* [本文抜粋]
━━━━━━

会山行紀行文 2020年
5/14(木)
晴れ
三条下田の山城跡巡り
栄雲寺城跡、高城城跡

92m      373m
参加者 (紀行文) 2011 Y/O
単独
(男性1名) (写真) 2011 Y/O
≪コースタイム≫
栄雲寺(10:00)…栄雲寺城跡(10:30=森町・長禅寺(10:50)…長山鉄塔(11:00)…たらのへつり(11:30)…高城山頂(11:50-12:20)
…(往路を戻る)…長禅寺駐車場(13:00)=新潟(15:00)
≪紀行文≫
〜〜〜三条下田の山城跡巡り〜〜〜

 R289とR290が交わる辺り下田郷原町の栄雲寺城跡を訪ねました。

 「永禄11年(1568)春、高城々主長尾遠江守藤景(ふじかげ)が府中(上越市)で上杉謙信の命で本庄繁長に討たれた報せは早馬で城下に知らされました。家老長尾外記入道興里(げきにゅうどうおきさと)は急いで城をかため、また出城であるここの、原の城と曲谷の城の堀を深くし逆茂木(さかもぎ)を造って守りました。

━━━━━━

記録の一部
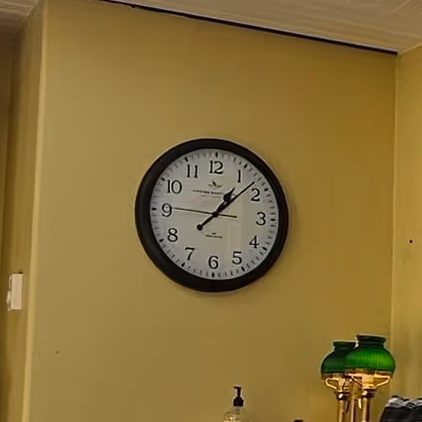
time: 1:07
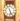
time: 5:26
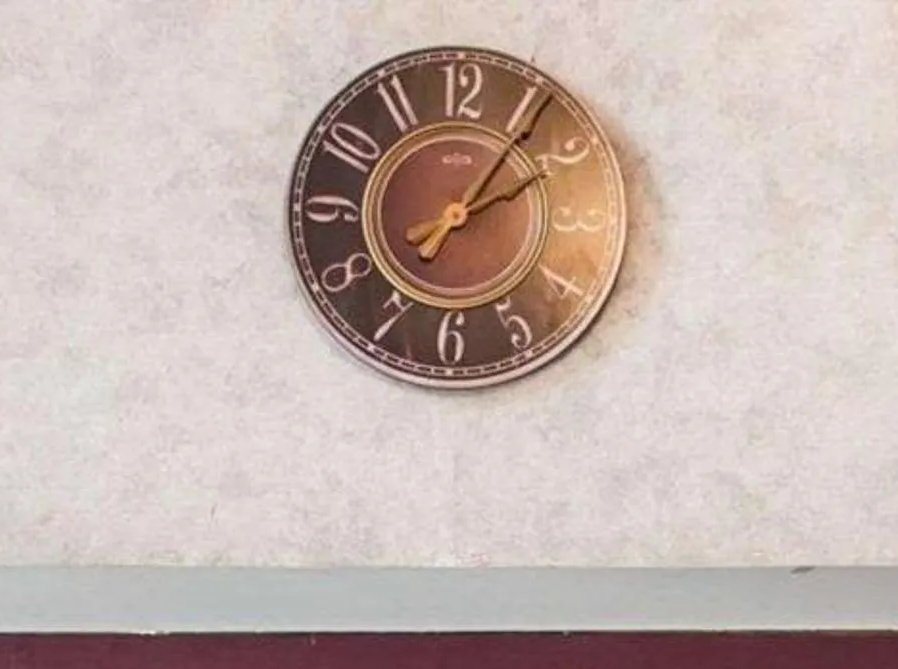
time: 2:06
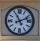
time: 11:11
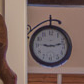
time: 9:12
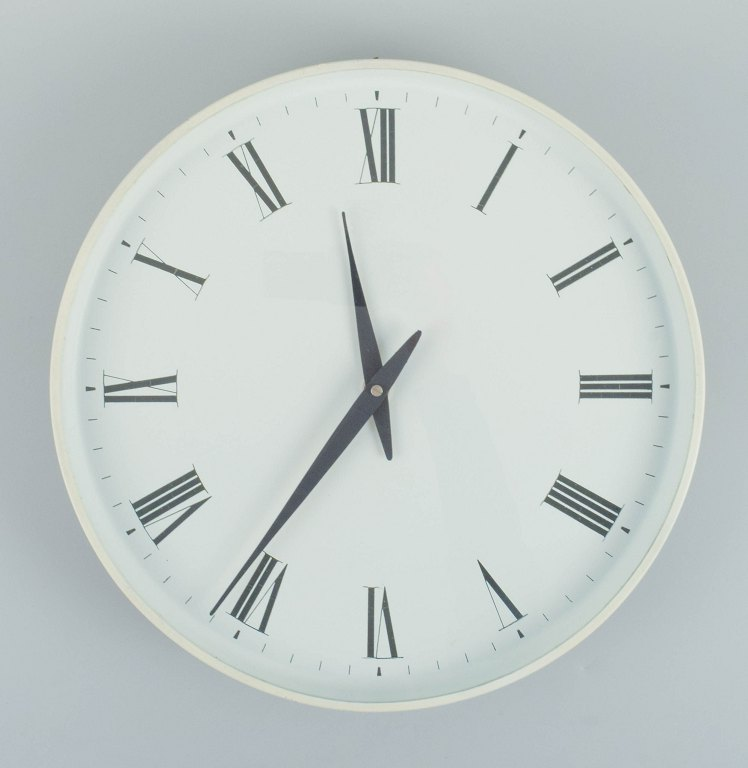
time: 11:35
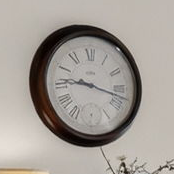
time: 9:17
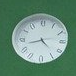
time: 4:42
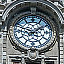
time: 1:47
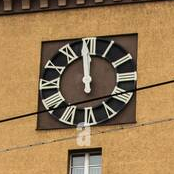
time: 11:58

━━━━━━

* [課題の指示]
[1] 時計の時刻を記したエントリをすべて一字一句変えずに再掲し、画像は答えに含めないでください。
[2] 山城跡巡りの紀行文を、示されている最後の文の続きから書き進めてください。
本文とエントリは互いに無関係です。

* [解答一覧]
[1]
time: 1:07
time: 5:26
time: 2:06
time: 11:11
time: 9:12
time: 11:35
time: 9:17
time: 4:42
time: 1:47
time: 11:58

[2]
 高城攻めは栃尾の本庄実乃(さねより)が総大将で人面峠(ひとづら)から雪崩を打って原城に攻めかかりました。原の将士は勇奮激斗して懸命に戦いましたが多勢に無勢で、全員壮烈な玉砕を遂げたのでした。
 城跡の下にある栄雲寺で戦死した勇士の菩提を弔い家老の外記入道も同寺に祀られています。」(下田村文化財調査研究会)と門前の由来書看板がありました。

 永禄11年は織田信長が足利将軍を擁して上洛を果たした年でした。雪深い謙信支配の越後国にそんな事件があったのです。
 墓地の端から遊歩道を登ると、北西背後の尾根と東南先端尾根を堀切で断ち切って、標高92mの山頂に栄雲寺城跡がありました。
 現在は東屋とベンチが置かれて公園になっています。
 山頂の展望台から五十嵐保(ほ)の風景が広がっていました。五十嵐保とは下田の土豪五十嵐氏が五十嵐川周辺を新田開発した領地です。
 全国「五十嵐」の名の発祥地がここなのです。土豪五十嵐氏の衰微に合わせて領地分捕りに進出したのは下田長尾氏と古志本庄氏(古志長尾氏の代官)で、両者は領地をめぐって度々対立しました。
 謙信が上意討ちさせたのは栃尾城主本庄実乃の讒言によるもののようです。
 永禄4年(1561)の第4次川中島の戦いの軍議中に長尾藤景が謙信の戦術を批判したことで対立するようになったと言われています。
 本庄実乃は謙信の若い頃から補佐役として仕え、信任厚い側近でした。村上城主の本庄繁長は秩父畠山党の末裔で、同性ですが別の家柄で
した。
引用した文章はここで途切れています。